The Provincial Offices for Natural Resources and Environment had a meeting this week to discuss a solution to solve the coastal erosion along Mai Khao and Saikaew beaches following recent king tides and flooding.
The beaches, facing west, are at the very north tip of the island. They both feature a long, straight strip of beach and have very steep entrances to the water, making them quite unsafe during the monsoon with shoreline breaks that can be quite high.
The Vice Governor, Amnuay Pinsuwan, chaired a conference with other local sectors that are involved with maintaining beach safety and the environment. He said that after the flooding on July 3 at Maikhao and Saikaew Beaches, there were traffic jams and danger on the beach road route 402, the exit route of Phuket leading to the Sarasin Bridge.
A combination of a king tide, high winds and a driving south-westerly swell, brought waves right across the beaches and onto the roads running along the coast in those areas. There was also coastal flooding in Kamala and Kalima (just north of Patong) on the same day.
The committee decided to look for a long term solution for the erosion.

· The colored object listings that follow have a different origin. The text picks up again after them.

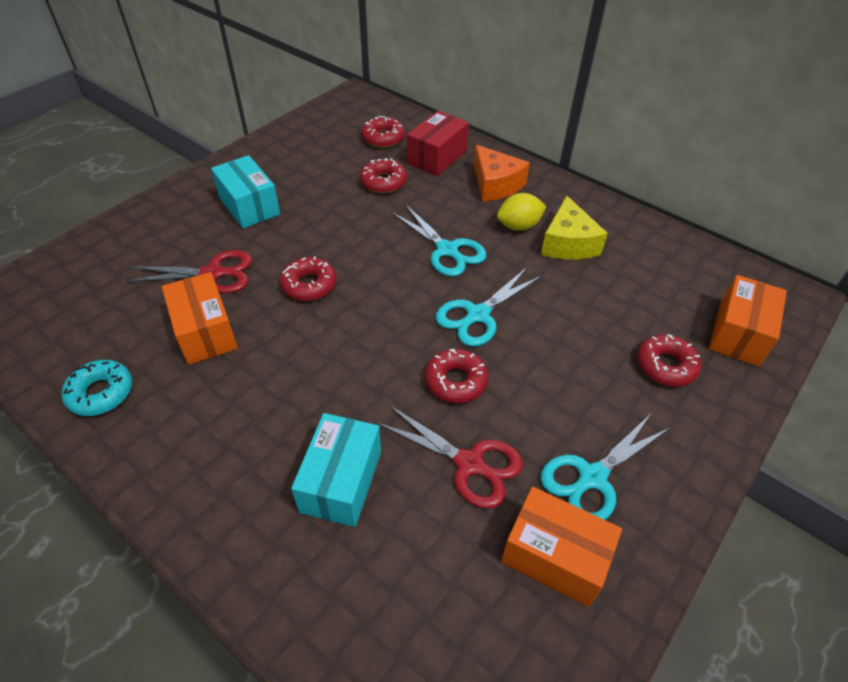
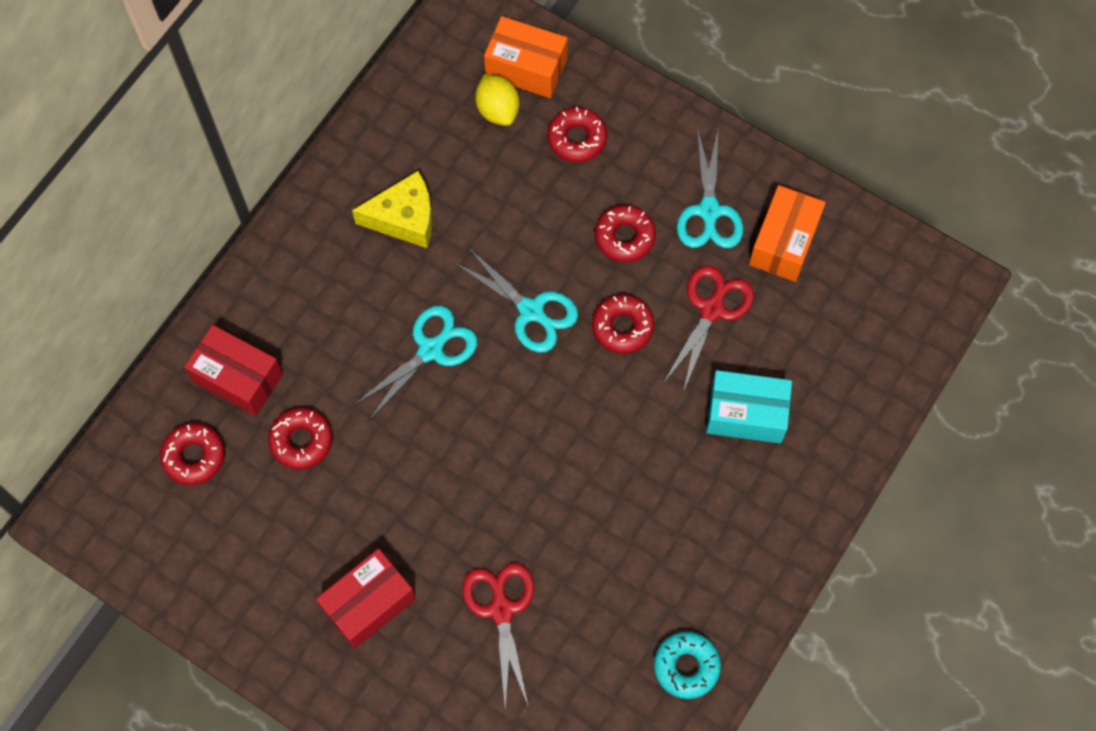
camera: 95 degrees left, 20 degrees up
orange box [162,272,238,365] -> none
turquoise box [211,155,280,228] -> red box [316,549,416,649]
red donut [280,256,336,301] -> red donut moved to [595,205,656,263]
orange cheese [474,145,530,202] -> none
yellow lemon [497,193,546,231] -> yellow lemon moved to [475,74,520,126]
turquoise scissors [541,414,671,520] -> turquoise scissors turned 45 degrees clockwise [677,129,744,248]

The meeting shows data collected from 2020 that the erosion has already affected 8.26 kilometres along the northern beaches, of which 0.16 kilometres is “severe erosion”, 5.79 kilometres is “middle erosion”, and 2.3 kilometres is “mild erosion”.
He said the process so far is to get information about the erosion from Natural Resources and Environment Phuket in 2020 and let the local administration organisations do the survey for erosion in their areas. The next phase of plan will be decided after all information is gathered.
Rising sea levels are also contributing to the island’s beach erosion. In places like Pattaya, there are millions of baht spent every year to artificially refill and replace the natural beaches which have almost disappeared over the years.